▸ What you are asked to do
Keep to one stretch of the data below, the lines from the one with "Святитель Феофан Затворник" up to and including the one with "Le-Deuxieme-G-VIN-DE-Bordeaux-sera.html", and return that stretch exactly.

─── Records to process

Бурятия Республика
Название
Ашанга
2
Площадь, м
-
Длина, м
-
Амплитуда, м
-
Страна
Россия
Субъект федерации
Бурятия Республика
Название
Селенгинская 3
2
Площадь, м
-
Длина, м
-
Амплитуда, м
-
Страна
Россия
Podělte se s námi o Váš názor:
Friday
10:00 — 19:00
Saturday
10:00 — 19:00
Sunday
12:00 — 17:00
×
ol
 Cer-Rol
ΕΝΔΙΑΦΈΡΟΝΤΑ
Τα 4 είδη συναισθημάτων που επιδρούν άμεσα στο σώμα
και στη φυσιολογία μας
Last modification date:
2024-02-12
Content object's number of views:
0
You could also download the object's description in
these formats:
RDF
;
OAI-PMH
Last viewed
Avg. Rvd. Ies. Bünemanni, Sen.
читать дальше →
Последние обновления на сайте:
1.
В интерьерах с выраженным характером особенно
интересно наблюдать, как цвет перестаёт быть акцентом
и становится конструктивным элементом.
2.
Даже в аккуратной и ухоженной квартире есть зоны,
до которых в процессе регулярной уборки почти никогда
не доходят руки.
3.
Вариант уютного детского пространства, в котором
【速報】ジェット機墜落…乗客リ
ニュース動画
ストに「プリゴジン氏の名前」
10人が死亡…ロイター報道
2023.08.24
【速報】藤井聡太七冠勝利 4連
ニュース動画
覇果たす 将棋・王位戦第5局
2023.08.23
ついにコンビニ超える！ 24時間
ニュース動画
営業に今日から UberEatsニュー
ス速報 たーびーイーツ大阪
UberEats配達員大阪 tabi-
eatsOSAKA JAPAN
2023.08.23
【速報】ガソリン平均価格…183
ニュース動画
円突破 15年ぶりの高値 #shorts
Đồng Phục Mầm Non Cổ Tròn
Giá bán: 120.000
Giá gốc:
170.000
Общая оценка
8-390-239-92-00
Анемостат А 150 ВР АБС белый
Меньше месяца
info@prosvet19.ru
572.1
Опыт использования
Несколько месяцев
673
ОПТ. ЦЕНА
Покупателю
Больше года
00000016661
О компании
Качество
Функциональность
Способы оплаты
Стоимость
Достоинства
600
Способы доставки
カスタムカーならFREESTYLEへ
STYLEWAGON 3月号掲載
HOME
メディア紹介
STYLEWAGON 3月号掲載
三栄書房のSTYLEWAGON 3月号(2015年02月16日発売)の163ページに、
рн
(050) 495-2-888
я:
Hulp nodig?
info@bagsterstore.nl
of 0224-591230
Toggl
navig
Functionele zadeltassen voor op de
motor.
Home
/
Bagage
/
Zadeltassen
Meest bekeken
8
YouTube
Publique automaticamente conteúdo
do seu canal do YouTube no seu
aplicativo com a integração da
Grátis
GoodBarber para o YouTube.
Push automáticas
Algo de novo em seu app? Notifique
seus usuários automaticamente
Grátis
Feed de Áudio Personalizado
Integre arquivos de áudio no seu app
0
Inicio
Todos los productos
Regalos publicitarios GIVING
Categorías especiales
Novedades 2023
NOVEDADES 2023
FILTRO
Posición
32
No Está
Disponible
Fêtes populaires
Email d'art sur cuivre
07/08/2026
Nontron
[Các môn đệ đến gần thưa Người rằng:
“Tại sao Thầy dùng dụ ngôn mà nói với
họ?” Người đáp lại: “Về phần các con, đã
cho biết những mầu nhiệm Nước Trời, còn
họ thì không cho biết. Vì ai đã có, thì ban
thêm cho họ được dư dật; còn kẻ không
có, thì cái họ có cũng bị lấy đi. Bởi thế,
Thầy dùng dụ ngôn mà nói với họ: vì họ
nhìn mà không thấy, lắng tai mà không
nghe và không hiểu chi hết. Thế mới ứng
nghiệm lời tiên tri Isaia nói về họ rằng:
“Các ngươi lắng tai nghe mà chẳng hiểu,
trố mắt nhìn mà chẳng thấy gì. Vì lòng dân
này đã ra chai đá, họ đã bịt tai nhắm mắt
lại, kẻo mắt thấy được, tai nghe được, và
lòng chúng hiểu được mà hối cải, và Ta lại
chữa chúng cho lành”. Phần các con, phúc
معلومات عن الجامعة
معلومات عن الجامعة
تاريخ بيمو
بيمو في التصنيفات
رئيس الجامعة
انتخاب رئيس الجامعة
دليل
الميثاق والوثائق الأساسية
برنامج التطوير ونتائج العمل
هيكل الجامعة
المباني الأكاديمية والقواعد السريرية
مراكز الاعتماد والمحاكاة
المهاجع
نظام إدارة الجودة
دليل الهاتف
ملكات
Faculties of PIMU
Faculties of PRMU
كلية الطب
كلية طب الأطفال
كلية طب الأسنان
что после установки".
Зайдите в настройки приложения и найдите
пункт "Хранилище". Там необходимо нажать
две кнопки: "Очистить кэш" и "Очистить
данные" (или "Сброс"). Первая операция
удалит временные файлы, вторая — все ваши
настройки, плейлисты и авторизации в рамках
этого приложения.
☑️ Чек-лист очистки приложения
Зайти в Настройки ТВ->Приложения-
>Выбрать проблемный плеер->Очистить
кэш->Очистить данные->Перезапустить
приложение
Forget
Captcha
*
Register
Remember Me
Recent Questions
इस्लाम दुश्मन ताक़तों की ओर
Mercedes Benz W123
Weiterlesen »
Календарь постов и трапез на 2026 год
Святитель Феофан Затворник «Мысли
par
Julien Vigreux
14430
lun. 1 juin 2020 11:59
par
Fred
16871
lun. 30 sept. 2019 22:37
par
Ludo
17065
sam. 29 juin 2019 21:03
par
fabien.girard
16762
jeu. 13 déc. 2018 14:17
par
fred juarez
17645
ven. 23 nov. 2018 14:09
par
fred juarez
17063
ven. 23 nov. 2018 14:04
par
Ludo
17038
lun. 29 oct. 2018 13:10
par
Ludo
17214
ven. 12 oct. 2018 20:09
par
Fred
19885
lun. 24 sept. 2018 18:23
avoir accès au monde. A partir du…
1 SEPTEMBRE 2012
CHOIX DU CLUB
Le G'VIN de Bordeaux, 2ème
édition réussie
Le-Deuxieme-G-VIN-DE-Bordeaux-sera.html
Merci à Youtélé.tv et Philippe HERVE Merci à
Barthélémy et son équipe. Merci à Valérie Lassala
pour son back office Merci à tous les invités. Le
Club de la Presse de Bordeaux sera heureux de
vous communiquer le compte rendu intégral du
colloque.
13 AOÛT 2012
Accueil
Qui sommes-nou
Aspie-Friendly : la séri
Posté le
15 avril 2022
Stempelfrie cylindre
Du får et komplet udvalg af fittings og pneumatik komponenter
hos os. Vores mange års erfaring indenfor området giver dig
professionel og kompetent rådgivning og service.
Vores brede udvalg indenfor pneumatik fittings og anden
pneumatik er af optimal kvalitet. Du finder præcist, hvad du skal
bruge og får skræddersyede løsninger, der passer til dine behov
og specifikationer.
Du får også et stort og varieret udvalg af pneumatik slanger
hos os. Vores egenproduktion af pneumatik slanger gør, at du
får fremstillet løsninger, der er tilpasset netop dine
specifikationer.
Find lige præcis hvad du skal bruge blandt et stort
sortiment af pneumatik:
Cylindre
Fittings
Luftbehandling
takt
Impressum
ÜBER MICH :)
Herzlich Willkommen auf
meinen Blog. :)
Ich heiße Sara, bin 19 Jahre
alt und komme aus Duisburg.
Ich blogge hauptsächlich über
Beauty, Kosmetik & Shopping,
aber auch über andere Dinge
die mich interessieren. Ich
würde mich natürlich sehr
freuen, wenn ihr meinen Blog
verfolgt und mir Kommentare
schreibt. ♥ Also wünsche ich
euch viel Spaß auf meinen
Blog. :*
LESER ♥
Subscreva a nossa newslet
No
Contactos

──────

▸ Answer space
Святитель Феофан Затворник «Мысли
par
Julien Vigreux
14430
lun. 1 juin 2020 11:59
par
Fred
16871
lun. 30 sept. 2019 22:37
par
Ludo
17065
sam. 29 juin 2019 21:03
par
fabien.girard
16762
jeu. 13 déc. 2018 14:17
par
fred juarez
17645
ven. 23 nov. 2018 14:09
par
fred juarez
17063
ven. 23 nov. 2018 14:04
par
Ludo
17038
lun. 29 oct. 2018 13:10
par
Ludo
17214
ven. 12 oct. 2018 20:09
par
Fred
19885
lun. 24 sept. 2018 18:23
avoir accès au monde. A partir du…
1 SEPTEMBRE 2012
CHOIX DU CLUB
Le G'VIN de Bordeaux, 2ème
édition réussie
Le-Deuxieme-G-VIN-DE-Bordeaux-sera.html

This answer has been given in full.